2 Replies Latest reply on Oct 26, 2010 11:10 PM by Grant Little

    What is the expected behaviour for failover when using JCA

    Grant Little Newbie

      What is the expected behaviour of Hornet Q Live/Backup pairs when working in a XA transaction using the JCA connector?

       

      My assumption is if the primary server fails then everything should failover seemlessly to the backup without exceptions being thrown. However this is currently not the behaviour I am seeing.

       

      I have a simpe test scenario.

       

      Environment:

      * HornetQ 2.1.2

      * Ubuntu 10.10

      * Java 1.6.0_21

      * JBoss 4.0,2

       

      1. Remote Primary Server is running

      2. Remote Backup server is running

      3. I have a DefaultMessageListenerContainer connected to the primary server. It is connected to the ConnectionFactory using a local JNDI lookup (in JBoss - defined in a jms-remote-ds.xml file) which connects to the HornetQ servers.

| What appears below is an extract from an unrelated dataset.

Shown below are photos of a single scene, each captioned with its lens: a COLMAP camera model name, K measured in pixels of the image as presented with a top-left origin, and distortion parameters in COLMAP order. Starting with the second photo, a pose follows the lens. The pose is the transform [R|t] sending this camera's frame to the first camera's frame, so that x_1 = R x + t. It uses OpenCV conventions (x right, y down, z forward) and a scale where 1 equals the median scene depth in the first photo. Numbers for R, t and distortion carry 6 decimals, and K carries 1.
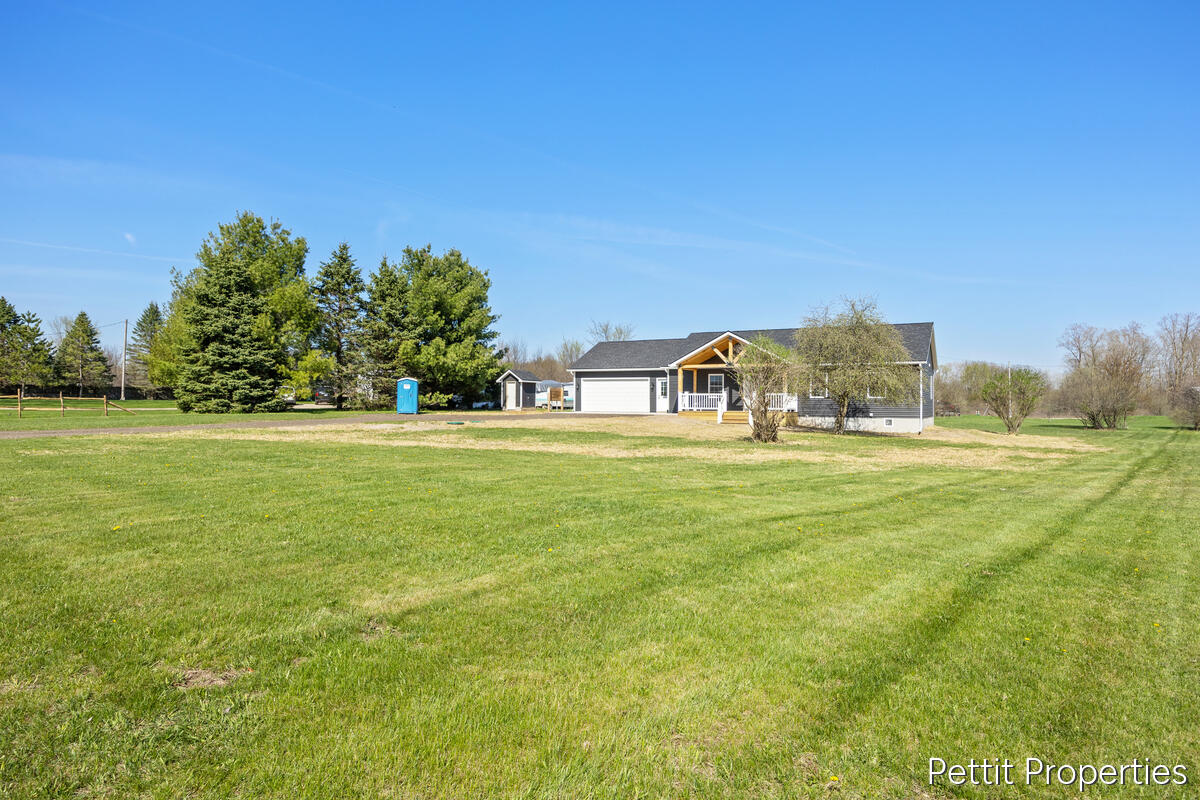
lens RADIAL K [[666.7, 0, 600.4], [0, 666.7, 398.9], [0, 0, 1]] dist [-0.007396, -0.004805]
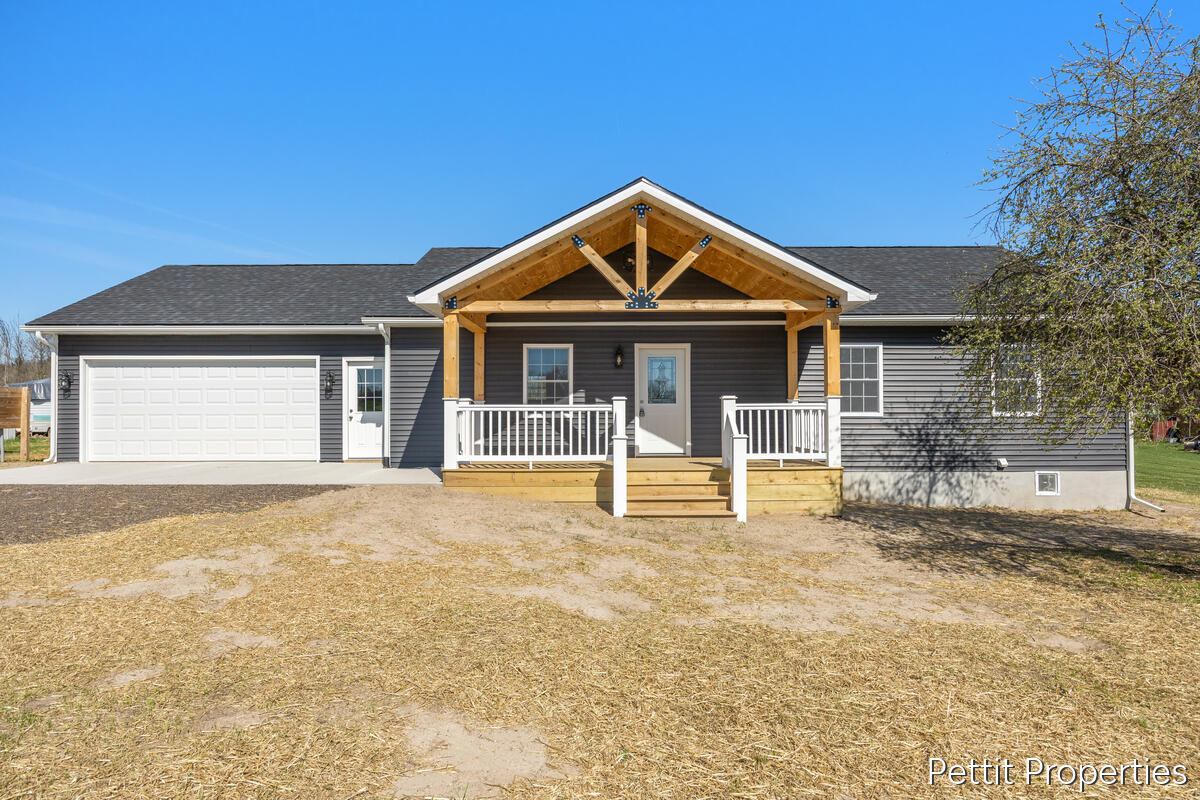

      4. I send a message to an example queue and I can see the DefaultMessageListenerContainer sending it to my simple MessageListener (which does a simple  - System.out.println( ((TextMessage)message).getText())).

      5. I kill the primary server

      6. I get XA transaction exceptions being thrown.

      7. Rather than failing over the existing transaction seemlessly. The transaction is ended (due to the XA exception) the connection is destroyed, a new one is attempted (which fails as the primary is unavailable) and then after n retries to the primary a connection to the backup is established.

       

      Part of the issue is that when the connection fails over it notifies the container which appears to destroy all of the connections in the connection pool (in JBoss). I have already logged a possible defect HORNETQ-555 which is related to this.

       

      However I have applied a local patch to attempt to stop this happening.  In my patch, if the failover occurs I simply don't notify the listeners  that the connection failed and let it resume.

       

      Even with my patch I continue to get XA transaction exception being thrown, I appreciate that this is just a simple local patch and may not be  fully implementing what is required (not to mention the fact that the  documentation states that listeners should always be notified even after  failover).

       

      Therefore this is really a question on what is the expected outcome in this scenario? Is HornetQ expected to failover seemlessly within the existing XA transaction? If so then has anybody actually had this working in a real world situation?

       

      I also supplied a patch HORNETQ-556 to allow FailoverOnInitialConnection to work from the JCA connector. This makes me suspicious that I may be using HornetQ in some uncommon way. As from what I can see a server (jboss outage) could never re-establish a connection to a backup server using JCA (it works from a non-JCA environment).

        • 1. Re: What is the expected behaviour for failover when using JCA
          Clebert Suconic Master

          if it failed before prepare, you're supposed to see a rollback only during commit. A Commit will fail with a rollback only.

           

          If a failure happened between Prepare and Commit, you will need to restart the server as the TM doesn't support replication (as far as I know) only the live node will have information about the pending TX.

           

          I believe Andy Taylor had a talk to TM guys recently about this.

          • 2. Re: What is the expected behaviour for failover when using JCA
            Grant Little Newbie

            Thanks Clebert,

             

            I was under the impression that the failover would "replay" the messages to the backup server (from its cache) and therefore the backup would be seemless. I'm guessing this isn't the case then.

             

            I can understand the situation if the failover happens between the prepare and commit as this would leave the transaction in a dangerous state. When you say restart the server, I presume you are talking about the JBoss server (as it contains the TM). Is there some way to determine when this server restart is required (as opposed to a standard - albeit hopefully not too common XA transaction exception), so we can add some monitoring etc?